Thursday, October 06, 2005

telling the world:

i have been mentally preparing for today- the day i would tell my students my big news. they are the last holdouts of "people i haven't told", mainly because i wanted to wait until the first trimester was over (although now they are telling me that it is after the 13th week is OVER. they are trying to further torture me here.), and also because what do 13-year olds care about their old lady teacher getting knocked up? as it turns out, they care A LOT. each class i told gasped with excitement and began asking (appropriate) questions and telling me congratulations over and over again. they also wanted to tell me all the ways to be careful and inform me how i really need to gain more weight.
in actuality, they were really cute and sweet and showed more excitement than anyone else i've told (count on the 13-year olds for the drama).
|

Wednesday, October 05, 2005

the state of our union:

let me preface this by stating that i like being part of a union. i think unions have sacrificed a lot in the past to guarantee that we have fair working conditions and i appreciate all that they do to continue the fight for things like health care and salary increases. go, unions.
that being said, incidents like what i witnessed yesterday make me want to ensure that unions are banned forever. if you are in a staff meeting, and there is a guest speaker, and she goes a few minutes past the time that the meeting is supposed to run, it is UNACCEPTABLE to get up and walk out of the meeting because your contract says you don't have to stay. the contract does not trump rudeness and if that is the way it is going to be interpreted, it is worthless.
|

Tuesday, October 04, 2005

cheat sheet:

i was teaching my students about different types of pronouns today, and showed them the little boxes in the book that had examples of reflexive, intenstive, and personal pronouns.
"right there, guys. there's a cheat sheet IN YOUR BOOK!"
students look furitively at books and look at me, confused.
"right there! the purple boxes!

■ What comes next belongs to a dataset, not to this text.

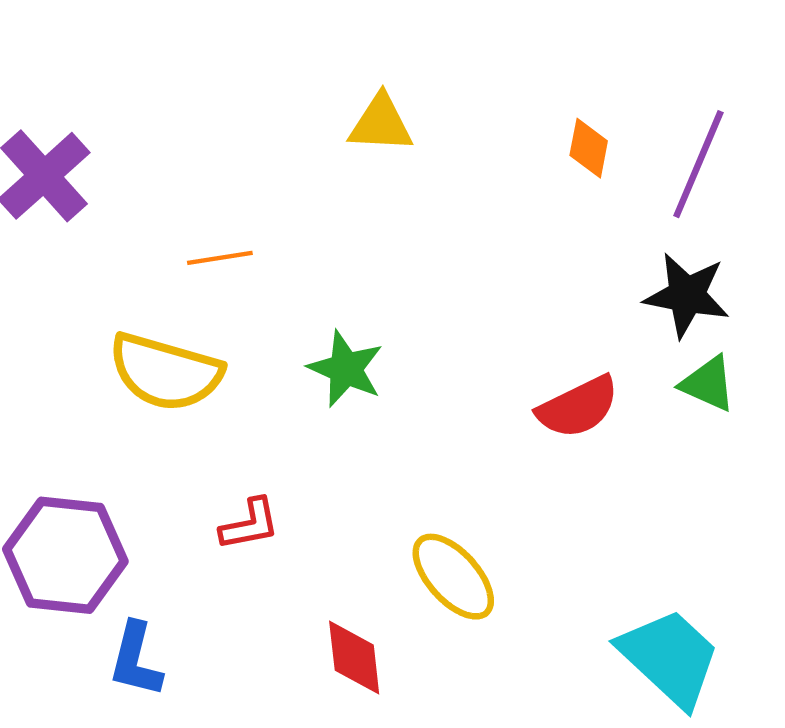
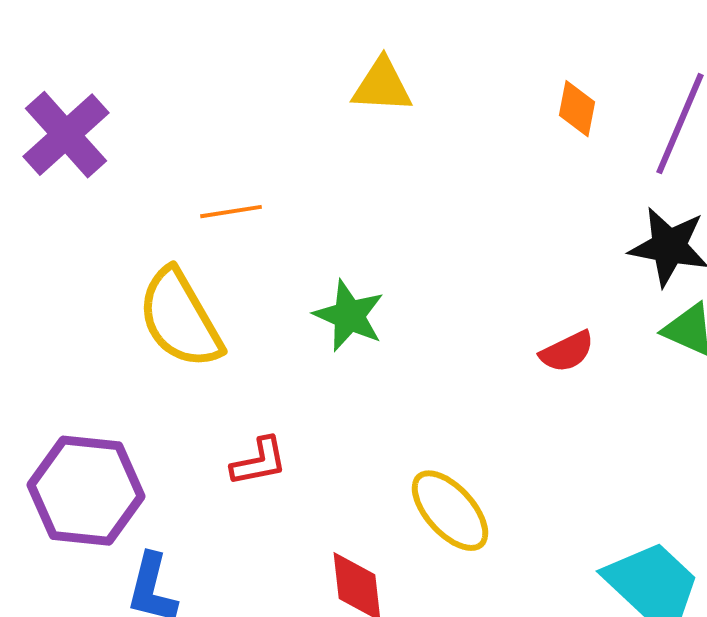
yellow semicircle: (166, 372) -> (180, 319), turned 44
red semicircle: (578, 407) -> (567, 352), size x0.7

CHEAT SHEETS! there's the answers."

it took awhile, but apparently "cheat sheet" sounds like "the pink ribbons that support breast cancer" in spanish, and students couldn't figure out why i was so excited about them, or what they had to do with pronouns.

from then on, anytime "cheat sheet" was even muttered, the class flew into explosive laughter.
|
currently, this baby is going through an entire package of cream cheese a day. it insists on a bagel and cream cheese every morning and now it's found a dinner it can tolerate- french toast sandwiches filled with cream cheese and blueberries sauted in butter. baby says this shit is goooood.
|

Monday, October 03, 2005

6th graders:

6th graders don't yet know that they are supposed to be "cool", and that cool means not talking unless you're not supposed to be, and never doing ANYTHING to embarrass yourself in front of other kids, and that there is an unbreakable code when you turn 13 that all adults are against you and you must stick together, even if you hate each other, against the adults. 6th graders don't know that it's embarrassing to make mistakes in class, or that doing homework is an option, or that your teachers and parents aren't the end all be all in the world. 6th graders haven't learned to talk back or to be ok when adults disapprove, or that learning isn't cool.

goddamn, i love 'em.
|

Saturday, October 01, 2005

saturday night alone:

it should be illegal- ILLEGAL, i tell you- to make a pukey pregnant woman feed the dog her nasty dog food.